Quantitative qPCR analysis of IbLBD genes under abiotic stresses
To validate the LBD gene expression levels in different tissues of sweet potato under different stress conditions, qRT-PCR was used to analyze the expression level of sweet potato treated at different times. (Fig. 10A-C). The results showed that salt and drought stress induced the expression of LBD genes in different parts of sweet potato. Under these two stresses, the expression levels of most IbLBD genes in the primary root and stem of sweet potato were up-regulated first and then down-regulated, presenting a consistent expression trend. However, the expression of these IbLBD genes in leaves presented a downward trend. The sensitivity of DEGs in roots was higher than that in the stems with the lowest sensitivity detected in the leaves. Further, the expression of DEGs was the highest in stems, followed by roots, and the lowest expression of these genes was found in leaves. Notably, the maximum expression level of IbLBD7 in roots was 82 times higher than the control group at 6h under salt stress and 13 times higher than the control group at 12h under drought stress. The maximum expression level of IbLBD12 in the stem was 628 times higher than the control group at 6h under salt stress and 46 times higher than the control group at 12h under drought stress.
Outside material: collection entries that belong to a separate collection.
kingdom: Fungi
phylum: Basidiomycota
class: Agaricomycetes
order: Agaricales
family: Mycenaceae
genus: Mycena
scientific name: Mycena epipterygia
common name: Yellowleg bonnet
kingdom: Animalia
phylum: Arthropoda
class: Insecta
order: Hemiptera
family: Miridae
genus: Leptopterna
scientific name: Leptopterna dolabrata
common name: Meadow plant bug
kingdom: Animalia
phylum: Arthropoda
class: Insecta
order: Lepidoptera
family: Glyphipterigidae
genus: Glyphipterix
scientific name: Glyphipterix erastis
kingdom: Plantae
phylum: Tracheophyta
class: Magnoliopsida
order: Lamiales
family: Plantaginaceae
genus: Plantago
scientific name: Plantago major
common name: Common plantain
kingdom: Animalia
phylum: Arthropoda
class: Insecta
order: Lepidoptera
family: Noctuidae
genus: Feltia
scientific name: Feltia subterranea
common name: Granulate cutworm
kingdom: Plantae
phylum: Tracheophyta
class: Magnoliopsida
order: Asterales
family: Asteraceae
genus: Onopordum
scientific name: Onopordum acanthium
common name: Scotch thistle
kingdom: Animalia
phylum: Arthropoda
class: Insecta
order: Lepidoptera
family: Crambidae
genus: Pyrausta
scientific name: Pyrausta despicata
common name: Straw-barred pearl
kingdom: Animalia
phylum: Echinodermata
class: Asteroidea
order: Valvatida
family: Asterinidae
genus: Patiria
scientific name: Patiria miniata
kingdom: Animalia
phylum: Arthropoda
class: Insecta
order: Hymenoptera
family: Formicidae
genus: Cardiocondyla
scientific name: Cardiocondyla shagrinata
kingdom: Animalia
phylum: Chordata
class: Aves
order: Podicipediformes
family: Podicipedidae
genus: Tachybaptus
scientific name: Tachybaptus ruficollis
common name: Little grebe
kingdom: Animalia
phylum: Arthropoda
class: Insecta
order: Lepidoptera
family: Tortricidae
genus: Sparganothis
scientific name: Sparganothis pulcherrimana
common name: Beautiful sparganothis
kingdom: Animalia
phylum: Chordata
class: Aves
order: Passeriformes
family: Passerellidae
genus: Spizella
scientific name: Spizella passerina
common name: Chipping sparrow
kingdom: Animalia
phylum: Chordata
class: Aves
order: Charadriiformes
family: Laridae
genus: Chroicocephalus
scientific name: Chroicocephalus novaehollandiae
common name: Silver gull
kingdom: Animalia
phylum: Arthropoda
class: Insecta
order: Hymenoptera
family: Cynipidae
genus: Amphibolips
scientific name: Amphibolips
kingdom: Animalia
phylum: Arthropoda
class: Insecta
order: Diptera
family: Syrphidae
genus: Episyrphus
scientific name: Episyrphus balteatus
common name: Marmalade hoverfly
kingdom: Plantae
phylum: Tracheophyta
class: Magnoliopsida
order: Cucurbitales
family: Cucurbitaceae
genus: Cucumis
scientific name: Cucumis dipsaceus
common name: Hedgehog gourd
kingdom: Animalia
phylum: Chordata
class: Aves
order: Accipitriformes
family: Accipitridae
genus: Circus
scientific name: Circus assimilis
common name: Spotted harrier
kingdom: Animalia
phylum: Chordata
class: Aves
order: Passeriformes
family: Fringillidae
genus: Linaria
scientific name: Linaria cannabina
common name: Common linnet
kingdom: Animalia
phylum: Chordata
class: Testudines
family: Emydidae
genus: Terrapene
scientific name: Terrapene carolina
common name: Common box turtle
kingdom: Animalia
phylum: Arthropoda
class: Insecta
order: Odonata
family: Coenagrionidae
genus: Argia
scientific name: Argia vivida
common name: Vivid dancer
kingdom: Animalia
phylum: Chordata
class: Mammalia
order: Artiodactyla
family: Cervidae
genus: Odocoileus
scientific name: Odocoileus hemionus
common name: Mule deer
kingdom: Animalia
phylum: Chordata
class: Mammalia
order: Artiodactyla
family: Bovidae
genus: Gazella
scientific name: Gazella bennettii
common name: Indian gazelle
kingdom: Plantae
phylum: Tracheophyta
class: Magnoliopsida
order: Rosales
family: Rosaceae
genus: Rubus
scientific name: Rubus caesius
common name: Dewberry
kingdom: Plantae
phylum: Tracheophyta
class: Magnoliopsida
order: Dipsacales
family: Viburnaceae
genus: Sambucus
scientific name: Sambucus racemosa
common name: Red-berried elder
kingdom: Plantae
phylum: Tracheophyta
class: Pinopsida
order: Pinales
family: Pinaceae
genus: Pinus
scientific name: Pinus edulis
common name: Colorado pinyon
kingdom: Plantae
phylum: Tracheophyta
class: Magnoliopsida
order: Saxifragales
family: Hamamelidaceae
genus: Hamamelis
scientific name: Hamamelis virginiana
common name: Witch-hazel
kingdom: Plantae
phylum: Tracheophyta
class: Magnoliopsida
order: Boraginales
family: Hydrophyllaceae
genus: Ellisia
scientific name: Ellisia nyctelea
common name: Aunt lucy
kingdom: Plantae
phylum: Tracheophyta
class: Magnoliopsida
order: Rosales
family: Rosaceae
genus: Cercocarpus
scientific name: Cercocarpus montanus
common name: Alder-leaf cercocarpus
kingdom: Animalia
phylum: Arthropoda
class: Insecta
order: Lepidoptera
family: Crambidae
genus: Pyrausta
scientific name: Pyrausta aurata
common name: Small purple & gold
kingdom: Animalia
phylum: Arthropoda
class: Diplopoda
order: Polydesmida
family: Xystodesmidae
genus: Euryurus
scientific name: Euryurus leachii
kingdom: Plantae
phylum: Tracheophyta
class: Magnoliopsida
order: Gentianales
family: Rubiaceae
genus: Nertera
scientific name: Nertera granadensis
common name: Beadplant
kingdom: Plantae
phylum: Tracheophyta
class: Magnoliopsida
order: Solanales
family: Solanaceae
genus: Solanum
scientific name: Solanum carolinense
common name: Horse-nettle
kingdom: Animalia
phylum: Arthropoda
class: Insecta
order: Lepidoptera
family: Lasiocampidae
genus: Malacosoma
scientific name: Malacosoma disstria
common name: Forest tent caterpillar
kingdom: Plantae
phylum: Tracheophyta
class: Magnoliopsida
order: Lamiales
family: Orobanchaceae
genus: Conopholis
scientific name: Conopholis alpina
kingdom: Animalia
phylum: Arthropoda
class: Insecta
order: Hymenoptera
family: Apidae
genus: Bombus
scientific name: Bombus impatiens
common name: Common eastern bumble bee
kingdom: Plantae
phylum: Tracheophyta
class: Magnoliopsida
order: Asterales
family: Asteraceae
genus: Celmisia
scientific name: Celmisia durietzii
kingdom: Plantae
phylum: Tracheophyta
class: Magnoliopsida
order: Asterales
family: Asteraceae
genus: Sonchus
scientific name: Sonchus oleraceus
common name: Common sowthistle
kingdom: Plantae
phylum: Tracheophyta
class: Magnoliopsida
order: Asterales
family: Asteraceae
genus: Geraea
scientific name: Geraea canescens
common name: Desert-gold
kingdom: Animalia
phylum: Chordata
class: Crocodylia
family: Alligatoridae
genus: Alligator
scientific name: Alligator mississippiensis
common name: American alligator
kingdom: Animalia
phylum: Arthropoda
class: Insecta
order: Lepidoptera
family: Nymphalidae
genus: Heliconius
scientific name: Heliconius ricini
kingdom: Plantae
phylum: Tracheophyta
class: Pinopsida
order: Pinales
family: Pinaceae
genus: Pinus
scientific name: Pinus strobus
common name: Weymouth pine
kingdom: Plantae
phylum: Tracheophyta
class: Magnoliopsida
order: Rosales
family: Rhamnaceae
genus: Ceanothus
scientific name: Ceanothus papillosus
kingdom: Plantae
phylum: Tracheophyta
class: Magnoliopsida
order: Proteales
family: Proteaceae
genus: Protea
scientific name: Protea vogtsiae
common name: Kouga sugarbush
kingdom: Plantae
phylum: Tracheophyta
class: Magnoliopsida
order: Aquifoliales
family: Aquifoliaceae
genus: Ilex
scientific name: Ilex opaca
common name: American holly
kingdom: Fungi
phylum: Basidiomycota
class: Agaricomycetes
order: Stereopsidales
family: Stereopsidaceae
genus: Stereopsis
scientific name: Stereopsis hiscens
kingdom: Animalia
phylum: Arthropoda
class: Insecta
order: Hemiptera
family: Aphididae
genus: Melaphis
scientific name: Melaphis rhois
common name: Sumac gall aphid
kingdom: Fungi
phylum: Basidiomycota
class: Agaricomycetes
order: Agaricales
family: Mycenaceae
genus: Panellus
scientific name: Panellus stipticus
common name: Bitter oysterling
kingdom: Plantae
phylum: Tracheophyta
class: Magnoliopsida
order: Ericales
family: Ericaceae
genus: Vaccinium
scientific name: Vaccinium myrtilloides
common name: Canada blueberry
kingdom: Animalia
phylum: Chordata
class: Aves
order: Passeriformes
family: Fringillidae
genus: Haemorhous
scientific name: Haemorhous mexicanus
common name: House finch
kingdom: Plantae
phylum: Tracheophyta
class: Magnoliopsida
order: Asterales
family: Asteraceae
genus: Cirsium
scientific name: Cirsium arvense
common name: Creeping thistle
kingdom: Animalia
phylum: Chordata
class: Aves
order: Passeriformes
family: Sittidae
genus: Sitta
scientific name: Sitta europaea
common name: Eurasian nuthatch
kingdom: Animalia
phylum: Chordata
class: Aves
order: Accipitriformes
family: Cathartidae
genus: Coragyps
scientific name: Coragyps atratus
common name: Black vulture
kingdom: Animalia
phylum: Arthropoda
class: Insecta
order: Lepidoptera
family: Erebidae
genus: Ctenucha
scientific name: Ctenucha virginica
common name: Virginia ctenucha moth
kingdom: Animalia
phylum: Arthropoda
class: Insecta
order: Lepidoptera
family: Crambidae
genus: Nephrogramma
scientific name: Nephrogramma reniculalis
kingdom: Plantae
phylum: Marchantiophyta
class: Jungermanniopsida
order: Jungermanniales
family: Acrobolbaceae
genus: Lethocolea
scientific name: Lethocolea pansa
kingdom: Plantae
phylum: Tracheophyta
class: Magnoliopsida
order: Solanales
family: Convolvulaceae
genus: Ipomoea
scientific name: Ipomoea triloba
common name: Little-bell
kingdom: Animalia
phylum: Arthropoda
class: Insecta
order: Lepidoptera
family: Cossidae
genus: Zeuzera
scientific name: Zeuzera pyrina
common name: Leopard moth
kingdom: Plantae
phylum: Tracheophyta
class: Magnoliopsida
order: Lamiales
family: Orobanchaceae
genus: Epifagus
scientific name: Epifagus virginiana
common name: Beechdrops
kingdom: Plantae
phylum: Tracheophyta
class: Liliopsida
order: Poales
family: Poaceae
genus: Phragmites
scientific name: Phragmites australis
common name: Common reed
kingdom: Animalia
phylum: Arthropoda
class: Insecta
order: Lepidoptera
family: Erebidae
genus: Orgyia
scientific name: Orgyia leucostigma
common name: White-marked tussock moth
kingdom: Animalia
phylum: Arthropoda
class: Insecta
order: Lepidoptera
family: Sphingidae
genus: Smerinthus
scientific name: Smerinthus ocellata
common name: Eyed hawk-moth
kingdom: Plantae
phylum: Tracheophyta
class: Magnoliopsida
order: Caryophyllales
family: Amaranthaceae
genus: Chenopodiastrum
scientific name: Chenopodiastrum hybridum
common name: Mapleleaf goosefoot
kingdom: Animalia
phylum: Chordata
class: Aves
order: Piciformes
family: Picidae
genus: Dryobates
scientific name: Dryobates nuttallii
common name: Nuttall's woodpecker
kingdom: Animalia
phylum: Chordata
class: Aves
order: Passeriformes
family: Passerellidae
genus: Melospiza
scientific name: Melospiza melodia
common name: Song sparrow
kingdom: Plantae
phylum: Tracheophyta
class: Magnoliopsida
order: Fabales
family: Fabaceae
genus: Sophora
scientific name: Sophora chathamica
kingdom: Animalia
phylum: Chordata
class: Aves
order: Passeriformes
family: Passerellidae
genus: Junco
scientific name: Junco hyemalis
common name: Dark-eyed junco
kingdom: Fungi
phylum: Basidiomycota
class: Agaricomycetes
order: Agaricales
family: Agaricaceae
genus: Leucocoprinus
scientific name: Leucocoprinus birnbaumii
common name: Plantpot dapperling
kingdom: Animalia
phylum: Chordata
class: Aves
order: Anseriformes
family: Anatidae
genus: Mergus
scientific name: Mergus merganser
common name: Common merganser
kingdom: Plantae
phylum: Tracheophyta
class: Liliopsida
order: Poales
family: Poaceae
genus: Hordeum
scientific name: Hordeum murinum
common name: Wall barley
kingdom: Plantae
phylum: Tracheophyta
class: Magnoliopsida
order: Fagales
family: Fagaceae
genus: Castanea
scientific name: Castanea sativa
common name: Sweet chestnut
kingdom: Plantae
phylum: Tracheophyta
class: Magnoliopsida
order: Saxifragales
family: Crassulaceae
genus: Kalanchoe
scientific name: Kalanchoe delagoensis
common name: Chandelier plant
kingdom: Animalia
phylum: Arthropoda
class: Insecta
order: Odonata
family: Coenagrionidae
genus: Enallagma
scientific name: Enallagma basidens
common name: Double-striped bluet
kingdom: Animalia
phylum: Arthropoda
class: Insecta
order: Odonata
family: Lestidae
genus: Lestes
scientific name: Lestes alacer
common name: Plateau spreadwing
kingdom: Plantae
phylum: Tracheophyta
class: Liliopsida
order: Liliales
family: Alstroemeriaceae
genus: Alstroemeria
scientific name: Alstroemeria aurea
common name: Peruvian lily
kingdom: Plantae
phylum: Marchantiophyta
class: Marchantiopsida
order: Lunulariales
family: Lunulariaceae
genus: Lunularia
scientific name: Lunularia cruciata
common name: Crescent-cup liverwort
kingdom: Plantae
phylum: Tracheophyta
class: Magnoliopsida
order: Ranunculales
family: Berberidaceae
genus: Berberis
Regulatory network in Sweet Potato
We used the STRING database to predict potential interactions among the IbLBD proteins (Fig. 11). There were 27 nodes in the IbLBD protein interaction network, each of which interacted with other nodes. Some proteins exhibited direct interactions, such as IbLBD1 and IbLBD40, whereas others exhibited more complex multigene interactions, such as IbLBD16, IbLBD18, and IbLBD38. Notably, IbLBD40 was predicted to be central nodes, radiating eight and nine connections to other genes, respectively.